Nonetheless, she came into the team on Thursday, didn’t bat, but bowled her full compliment of 8 rain-reduced overs, with a very nice economy rate of 2.5 – in other words, exactly what we would have expected Laura Marsh to do!

So it seems that Mark Robinson is (again) one step ahead of the rest of us in identifying a role for Smith that no one else foresaw – while we were all thinking “The Next Tammy Beaumont” he was thinking “The Next Laura Marsh” and it is a role she could be perfectly suited to, not least because there probably isn’t an opening for “The Next Tammy Beaumont” for several years!

Smith might not take millions of wickets, but that won’t be her job – it will be to dry-up the runs in the post-powerplay overs, which is where West Indies really lost it again yesterday (they were actually slightly ahead of England on runs at 10 overs) and smacking some sixes down the order at the death is just an added bonus.

This is the candle Mark Robinson has offered Bryony Smith – it is now up to her to seize it… and she has made a pretty good start.

England v West Indies – 3rd ODI – Jones Takes The Gloves Off

Amy Jones – who was named Player of the Series for her innings of 91 in the 1st ODI and 80 tonight – has now won two consecutive ODI Player of the Series awards in England – the previous one coming at the end of last summer against New Zealand. With 5 half-centuries in her last 6 ODI innings, it is fair to say she is England’s most consistent player right now.

But it was not ever thus.

Having made 41 on debut in 2013, she suffered repeated failures and was eventually dropped in 2016 having not got close to that score again. When she was recalled to the ODI team in 2018 in India, in the absence of Sarah Taylor, she failed twice more, bagging ducks in the first two ODIs of that series.

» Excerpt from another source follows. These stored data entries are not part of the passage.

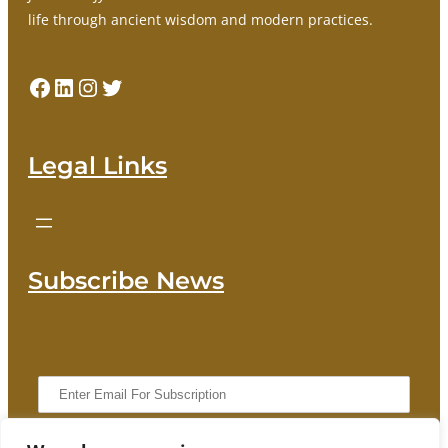
life through ancient wisdom and modern practices.
Facebook
LinkedIn
Instagram
Twitter
Legal Links
Subscribe News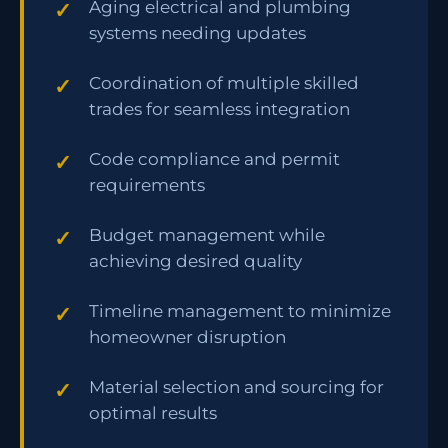
Aging electrical and plumbing
systems needing updates
Coordination of multiple skilled
trades for seamless integration
Code compliance and permit
requirements
Budget management while
achieving desired quality
Timeline management to minimize
homeowner disruption
Material selection and sourcing for
optimal results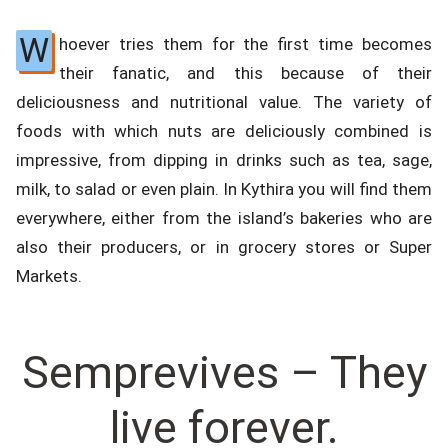
W
hoever tries them for the first time becomes
their fanatic, and this because of their
deliciousness and nutritional value. The variety of
foods with which nuts are deliciously combined is
impressive, from dipping in drinks such as tea, sage,
milk, to salad or even plain. In Kythira you will find them
everywhere, either from the island’s bakeries who are
also their producers, or in grocery stores or Super
Markets.
Semprevives – They
live forever.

She must have been in the last chance saloon when she walked out to bat in the 3rd ODI in Nagpur, but the runs finally came – 94 of them. England lost the match narrowly, but Jones was finally in business. Prior to that day, her ODI average was 18; since that day, it is currently running at 46.

What changed?

Not the talent – she was always an elegant player to watch; but she so often seemed to only be able to do it when no one was actually watching – at county or in warm-ups – put in the spotlight, she seemed blinded.

Her renaissance has become a familiar story under Mark Robinson – first Tammy Beaumont, then Danni Wyatt, now Amy Jones – all underachievers inherited from the previous regime, who have been turned into achievers under Robbo’s watchful eye.

But there is also something else too – it wasn’t until Jones was able to step out from the shadow of Sarah Taylor, and take her preferred role as a keeper-batsman, that things really started to come together. Prior to this series, Jones averaged just 38 with the gloves, but just 17 without.

So perhaps the most significant thing about Jones achievement in this series is that she has succeeded without also keeping wicket – battering the Windies, but also battering any remaining doubts that she truly belongs at this level as a batsman.

With the gloves off… the gloves finally came off!